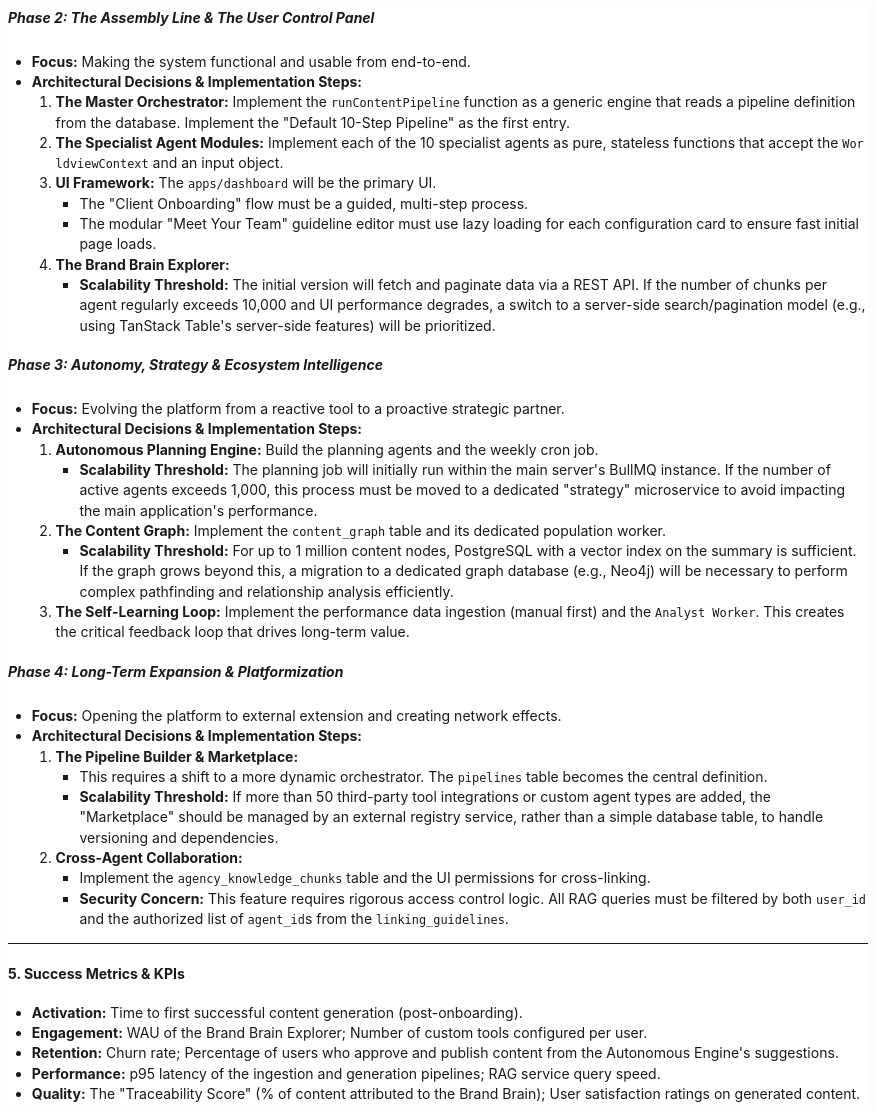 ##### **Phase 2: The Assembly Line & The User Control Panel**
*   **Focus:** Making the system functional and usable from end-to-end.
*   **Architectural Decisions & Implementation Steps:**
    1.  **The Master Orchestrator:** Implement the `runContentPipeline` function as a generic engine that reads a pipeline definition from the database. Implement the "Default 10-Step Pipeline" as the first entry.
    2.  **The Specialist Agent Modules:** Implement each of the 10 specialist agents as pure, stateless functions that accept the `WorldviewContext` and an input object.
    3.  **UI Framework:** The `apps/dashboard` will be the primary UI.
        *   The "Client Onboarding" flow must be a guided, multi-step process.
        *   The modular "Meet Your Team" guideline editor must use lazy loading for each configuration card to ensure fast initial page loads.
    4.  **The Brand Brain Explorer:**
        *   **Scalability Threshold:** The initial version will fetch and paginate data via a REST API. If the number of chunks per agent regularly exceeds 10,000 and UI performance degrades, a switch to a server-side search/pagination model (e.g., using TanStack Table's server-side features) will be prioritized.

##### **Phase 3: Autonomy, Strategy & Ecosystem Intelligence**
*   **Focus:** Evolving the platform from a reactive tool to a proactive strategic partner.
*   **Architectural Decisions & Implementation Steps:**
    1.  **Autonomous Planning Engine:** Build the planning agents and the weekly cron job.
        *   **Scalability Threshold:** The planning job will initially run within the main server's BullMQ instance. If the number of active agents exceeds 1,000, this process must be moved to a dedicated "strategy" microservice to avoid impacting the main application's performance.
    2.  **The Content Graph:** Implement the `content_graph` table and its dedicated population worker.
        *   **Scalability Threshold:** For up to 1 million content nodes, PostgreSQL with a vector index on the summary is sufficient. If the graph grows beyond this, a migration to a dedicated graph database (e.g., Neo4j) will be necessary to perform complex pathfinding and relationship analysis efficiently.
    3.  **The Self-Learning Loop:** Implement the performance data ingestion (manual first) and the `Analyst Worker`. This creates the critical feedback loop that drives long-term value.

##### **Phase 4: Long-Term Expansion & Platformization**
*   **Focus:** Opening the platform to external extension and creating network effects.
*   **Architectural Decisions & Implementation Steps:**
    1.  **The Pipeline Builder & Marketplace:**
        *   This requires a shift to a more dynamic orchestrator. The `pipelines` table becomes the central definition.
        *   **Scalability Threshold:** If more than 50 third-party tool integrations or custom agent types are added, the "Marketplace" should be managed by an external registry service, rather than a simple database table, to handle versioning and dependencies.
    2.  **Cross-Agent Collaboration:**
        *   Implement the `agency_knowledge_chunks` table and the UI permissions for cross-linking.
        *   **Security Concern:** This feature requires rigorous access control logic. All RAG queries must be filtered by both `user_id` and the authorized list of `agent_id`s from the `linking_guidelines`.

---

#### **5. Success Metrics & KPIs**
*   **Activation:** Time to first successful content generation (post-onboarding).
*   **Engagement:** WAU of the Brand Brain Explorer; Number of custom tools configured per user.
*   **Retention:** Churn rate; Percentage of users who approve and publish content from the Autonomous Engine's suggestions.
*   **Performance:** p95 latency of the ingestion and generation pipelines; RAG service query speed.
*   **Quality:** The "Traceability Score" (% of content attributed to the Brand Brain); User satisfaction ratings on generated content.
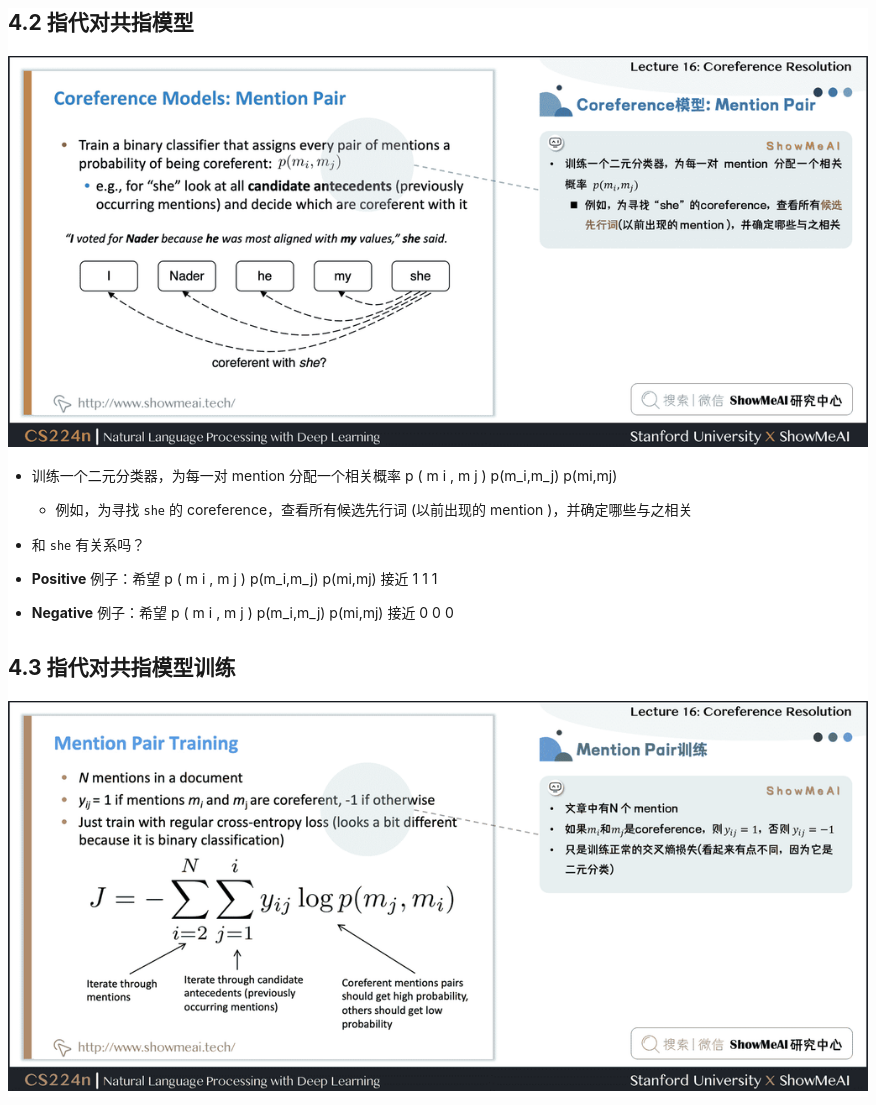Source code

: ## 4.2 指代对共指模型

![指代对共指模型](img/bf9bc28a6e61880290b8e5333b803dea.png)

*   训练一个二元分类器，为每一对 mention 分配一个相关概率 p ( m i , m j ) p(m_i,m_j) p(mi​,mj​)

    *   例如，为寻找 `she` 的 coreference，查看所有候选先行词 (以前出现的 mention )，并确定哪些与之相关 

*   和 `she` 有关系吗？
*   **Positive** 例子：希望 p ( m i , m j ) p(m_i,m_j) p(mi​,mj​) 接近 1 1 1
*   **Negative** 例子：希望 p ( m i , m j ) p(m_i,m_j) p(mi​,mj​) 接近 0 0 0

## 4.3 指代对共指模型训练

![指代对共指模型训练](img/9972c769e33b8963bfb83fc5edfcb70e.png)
--
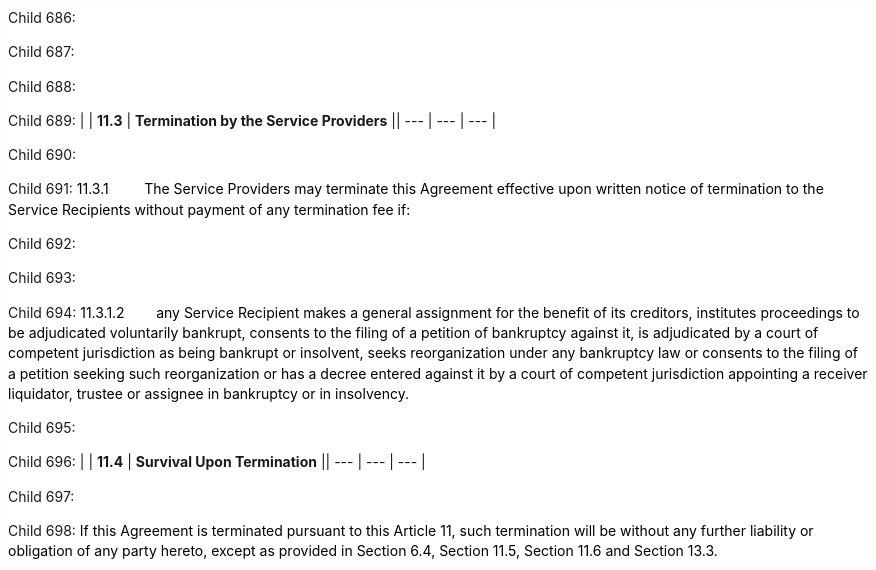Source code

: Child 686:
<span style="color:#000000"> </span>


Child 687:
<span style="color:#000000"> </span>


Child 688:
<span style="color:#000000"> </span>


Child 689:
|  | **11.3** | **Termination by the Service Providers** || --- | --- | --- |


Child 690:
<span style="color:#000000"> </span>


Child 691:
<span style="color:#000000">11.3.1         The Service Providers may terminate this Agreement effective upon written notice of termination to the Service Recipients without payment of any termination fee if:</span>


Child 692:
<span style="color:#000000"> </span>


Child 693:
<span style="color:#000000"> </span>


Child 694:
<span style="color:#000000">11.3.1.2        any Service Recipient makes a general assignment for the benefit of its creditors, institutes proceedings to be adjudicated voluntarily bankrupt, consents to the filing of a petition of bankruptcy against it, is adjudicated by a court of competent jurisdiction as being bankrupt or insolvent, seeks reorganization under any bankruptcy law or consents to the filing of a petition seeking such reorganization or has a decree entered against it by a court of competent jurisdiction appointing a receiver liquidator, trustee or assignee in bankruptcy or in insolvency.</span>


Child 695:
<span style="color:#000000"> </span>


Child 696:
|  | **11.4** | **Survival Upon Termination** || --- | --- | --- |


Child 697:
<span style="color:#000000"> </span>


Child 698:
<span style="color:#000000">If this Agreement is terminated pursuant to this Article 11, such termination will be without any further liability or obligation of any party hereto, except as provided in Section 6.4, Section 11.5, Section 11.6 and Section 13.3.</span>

▶ **Task item**: Gather every line of the entries above that contains the word "mention", counting a line only when the capitalization matches.

▶ **Task result**:
*   训练一个二元分类器，为每一对 mention 分配一个相关概率 p ( m i , m j ) p(m_i,m_j) p(mi​,mj​)
    *   例如，为寻找 `she` 的 coreference，查看所有候选先行词 (以前出现的 mention )，并确定哪些与之相关 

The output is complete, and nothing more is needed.